* Information shown
-----

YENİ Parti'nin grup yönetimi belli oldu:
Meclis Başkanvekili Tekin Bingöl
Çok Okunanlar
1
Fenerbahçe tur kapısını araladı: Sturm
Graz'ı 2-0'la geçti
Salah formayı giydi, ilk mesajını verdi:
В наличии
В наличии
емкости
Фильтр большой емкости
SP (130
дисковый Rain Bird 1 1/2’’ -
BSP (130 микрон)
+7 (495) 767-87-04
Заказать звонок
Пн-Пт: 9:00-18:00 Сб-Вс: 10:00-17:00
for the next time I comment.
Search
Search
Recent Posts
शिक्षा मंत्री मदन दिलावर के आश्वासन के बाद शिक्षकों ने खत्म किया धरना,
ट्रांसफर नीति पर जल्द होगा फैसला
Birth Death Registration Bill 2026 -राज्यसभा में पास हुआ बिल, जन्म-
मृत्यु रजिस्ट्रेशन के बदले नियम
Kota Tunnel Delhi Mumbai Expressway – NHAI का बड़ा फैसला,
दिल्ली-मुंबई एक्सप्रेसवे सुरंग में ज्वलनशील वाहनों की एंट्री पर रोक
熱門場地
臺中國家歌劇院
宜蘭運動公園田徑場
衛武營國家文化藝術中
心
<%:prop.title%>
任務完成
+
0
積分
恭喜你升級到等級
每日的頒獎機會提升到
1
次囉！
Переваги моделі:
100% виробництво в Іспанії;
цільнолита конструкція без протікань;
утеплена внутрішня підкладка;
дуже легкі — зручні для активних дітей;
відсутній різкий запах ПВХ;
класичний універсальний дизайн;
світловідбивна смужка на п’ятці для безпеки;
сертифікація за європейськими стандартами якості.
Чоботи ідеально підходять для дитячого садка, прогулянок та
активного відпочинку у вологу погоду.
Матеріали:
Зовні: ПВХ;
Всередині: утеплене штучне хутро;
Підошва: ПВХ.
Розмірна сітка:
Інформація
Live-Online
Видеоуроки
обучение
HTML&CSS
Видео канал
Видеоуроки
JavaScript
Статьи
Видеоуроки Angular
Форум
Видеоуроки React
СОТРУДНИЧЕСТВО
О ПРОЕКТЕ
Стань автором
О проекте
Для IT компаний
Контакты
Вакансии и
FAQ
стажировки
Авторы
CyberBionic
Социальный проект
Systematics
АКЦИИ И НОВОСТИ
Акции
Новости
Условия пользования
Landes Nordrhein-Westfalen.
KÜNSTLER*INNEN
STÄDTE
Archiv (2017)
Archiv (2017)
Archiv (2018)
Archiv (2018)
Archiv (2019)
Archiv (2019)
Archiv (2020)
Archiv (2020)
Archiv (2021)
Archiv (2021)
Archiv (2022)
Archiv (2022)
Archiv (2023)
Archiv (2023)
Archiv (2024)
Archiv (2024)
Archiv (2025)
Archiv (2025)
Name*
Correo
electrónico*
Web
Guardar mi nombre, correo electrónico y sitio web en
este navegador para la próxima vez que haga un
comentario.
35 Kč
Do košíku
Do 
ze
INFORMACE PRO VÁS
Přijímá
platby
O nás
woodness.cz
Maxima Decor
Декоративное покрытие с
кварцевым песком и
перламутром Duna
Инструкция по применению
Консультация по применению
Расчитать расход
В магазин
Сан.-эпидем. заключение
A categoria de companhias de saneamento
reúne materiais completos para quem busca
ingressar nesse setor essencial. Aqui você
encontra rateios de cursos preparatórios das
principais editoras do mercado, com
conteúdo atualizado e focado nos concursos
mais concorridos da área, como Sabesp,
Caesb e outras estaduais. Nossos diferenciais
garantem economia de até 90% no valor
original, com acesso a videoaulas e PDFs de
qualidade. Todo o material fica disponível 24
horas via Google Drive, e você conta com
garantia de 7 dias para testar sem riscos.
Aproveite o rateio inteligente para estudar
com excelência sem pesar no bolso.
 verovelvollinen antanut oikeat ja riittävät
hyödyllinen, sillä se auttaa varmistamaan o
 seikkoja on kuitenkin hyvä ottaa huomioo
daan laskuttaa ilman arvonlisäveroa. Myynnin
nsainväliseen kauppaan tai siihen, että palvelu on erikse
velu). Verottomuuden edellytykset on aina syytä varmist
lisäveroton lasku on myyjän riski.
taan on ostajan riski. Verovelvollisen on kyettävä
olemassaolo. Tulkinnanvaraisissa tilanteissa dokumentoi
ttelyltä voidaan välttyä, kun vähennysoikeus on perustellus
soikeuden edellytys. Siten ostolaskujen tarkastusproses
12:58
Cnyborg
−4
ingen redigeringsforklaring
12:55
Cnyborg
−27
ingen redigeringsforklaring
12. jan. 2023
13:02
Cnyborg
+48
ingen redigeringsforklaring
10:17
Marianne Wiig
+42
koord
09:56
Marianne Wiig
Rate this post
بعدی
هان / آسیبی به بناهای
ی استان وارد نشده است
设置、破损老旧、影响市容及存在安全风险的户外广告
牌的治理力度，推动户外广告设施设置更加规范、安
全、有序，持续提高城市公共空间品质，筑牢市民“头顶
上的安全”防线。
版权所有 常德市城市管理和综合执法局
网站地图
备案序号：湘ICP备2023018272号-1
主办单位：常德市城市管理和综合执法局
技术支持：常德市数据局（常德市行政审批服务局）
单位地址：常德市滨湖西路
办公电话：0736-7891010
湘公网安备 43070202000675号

-----

* Exercise prompt
Rewrite the lines above, putting "Bruker" wherever "Cnyborg" appears and leaving everything else unchanged.

* Task result
YENİ Parti'nin grup yönetimi belli oldu:
Meclis Başkanvekili Tekin Bingöl
Çok Okunanlar
1
Fenerbahçe tur kapısını araladı: Sturm
Graz'ı 2-0'la geçti
Salah formayı giydi, ilk mesajını verdi:
В наличии
В наличии
емкости
Фильтр большой емкости
SP (130
дисковый Rain Bird 1 1/2’’ -
BSP (130 микрон)
+7 (495) 767-87-04
Заказать звонок
Пн-Пт: 9:00-18:00 Сб-Вс: 10:00-17:00
for the next time I comment.
Search
Search
Recent Posts
शिक्षा मंत्री मदन दिलावर के आश्वासन के बाद शिक्षकों ने खत्म किया धरना,
ट्रांसफर नीति पर जल्द होगा फैसला
Birth Death Registration Bill 2026 -राज्यसभा में पास हुआ बिल, जन्म-
मृत्यु रजिस्ट्रेशन के बदले नियम
Kota Tunnel Delhi Mumbai Expressway – NHAI का बड़ा फैसला,
दिल्ली-मुंबई एक्सप्रेसवे सुरंग में ज्वलनशील वाहनों की एंट्री पर रोक
熱門場地
臺中國家歌劇院
宜蘭運動公園田徑場
衛武營國家文化藝術中
心
<%:prop.title%>
任務完成
+
0
積分
恭喜你升級到等級
每日的頒獎機會提升到
1
次囉！
Переваги моделі:
100% виробництво в Іспанії;
цільнолита конструкція без протікань;
утеплена внутрішня підкладка;
дуже легкі — зручні для активних дітей;
відсутній різкий запах ПВХ;
класичний універсальний дизайн;
світловідбивна смужка на п’ятці для безпеки;
сертифікація за європейськими стандартами якості.
Чоботи ідеально підходять для дитячого садка, прогулянок та
активного відпочинку у вологу погоду.
Матеріали:
Зовні: ПВХ;
Всередині: утеплене штучне хутро;
Підошва: ПВХ.
Розмірна сітка:
Інформація
Live-Online
Видеоуроки
обучение
HTML&CSS
Видео канал
Видеоуроки
JavaScript
Статьи
Видеоуроки Angular
Форум
Видеоуроки React
СОТРУДНИЧЕСТВО
О ПРОЕКТЕ
Стань автором
О проекте
Для IT компаний
Контакты
Вакансии и
FAQ
стажировки
Авторы
CyberBionic
Социальный проект
Systematics
АКЦИИ И НОВОСТИ
Акции
Новости
Условия пользования
Landes Nordrhein-Westfalen.
KÜNSTLER*INNEN
STÄDTE
Archiv (2017)
Archiv (2017)
Archiv (2018)
Archiv (2018)
Archiv (2019)
Archiv (2019)
Archiv (2020)
Archiv (2020)
Archiv (2021)
Archiv (2021)
Archiv (2022)
Archiv (2022)
Archiv (2023)
Archiv (2023)
Archiv (2024)
Archiv (2024)
Archiv (2025)
Archiv (2025)
Name*
Correo
electrónico*
Web
Guardar mi nombre, correo electrónico y sitio web en
este navegador para la próxima vez que haga un
comentario.
35 Kč
Do košíku
Do 
ze
INFORMACE PRO VÁS
Přijímá
platby
O nás
woodness.cz
Maxima Decor
Декоративное покрытие с
кварцевым песком и
перламутром Duna
Инструкция по применению
Консультация по применению
Расчитать расход
В магазин
Сан.-эпидем. заключение
A categoria de companhias de saneamento
reúne materiais completos para quem busca
ingressar nesse setor essencial. Aqui você
encontra rateios de cursos preparatórios das
principais editoras do mercado, com
conteúdo atualizado e focado nos concursos
mais concorridos da área, como Sabesp,
Caesb e outras estaduais. Nossos diferenciais
garantem economia de até 90% no valor
original, com acesso a videoaulas e PDFs de
qualidade. Todo o material fica disponível 24
horas via Google Drive, e você conta com
garantia de 7 dias para testar sem riscos.
Aproveite o rateio inteligente para estudar
com excelência sem pesar no bolso.
 verovelvollinen antanut oikeat ja riittävät
hyödyllinen, sillä se auttaa varmistamaan o
 seikkoja on kuitenkin hyvä ottaa huomioo
daan laskuttaa ilman arvonlisäveroa. Myynnin
nsainväliseen kauppaan tai siihen, että palvelu on erikse
velu). Verottomuuden edellytykset on aina syytä varmist
lisäveroton lasku on myyjän riski.
taan on ostajan riski. Verovelvollisen on kyettävä
olemassaolo. Tulkinnanvaraisissa tilanteissa dokumentoi
ttelyltä voidaan välttyä, kun vähennysoikeus on perustellus
soikeuden edellytys. Siten ostolaskujen tarkastusproses
12:58
Bruker
−4
ingen redigeringsforklaring
12:55
Bruker
−27
ingen redigeringsforklaring
12. jan. 2023
13:02
Bruker
+48
ingen redigeringsforklaring
10:17
Marianne Wiig
+42
koord
09:56
Marianne Wiig
Rate this post
بعدی
هان / آسیبی به بناهای
ی استان وارد نشده است
设置、破损老旧、影响市容及存在安全风险的户外广告
牌的治理力度，推动户外广告设施设置更加规范、安
全、有序，持续提高城市公共空间品质，筑牢市民“头顶
上的安全”防线。
版权所有 常德市城市管理和综合执法局
网站地图
备案序号：湘ICP备2023018272号-1
主办单位：常德市城市管理和综合执法局
技术支持：常德市数据局（常德市行政审批服务局）
单位地址：常德市滨湖西路
办公电话：0736-7891010
湘公网安备 43070202000675号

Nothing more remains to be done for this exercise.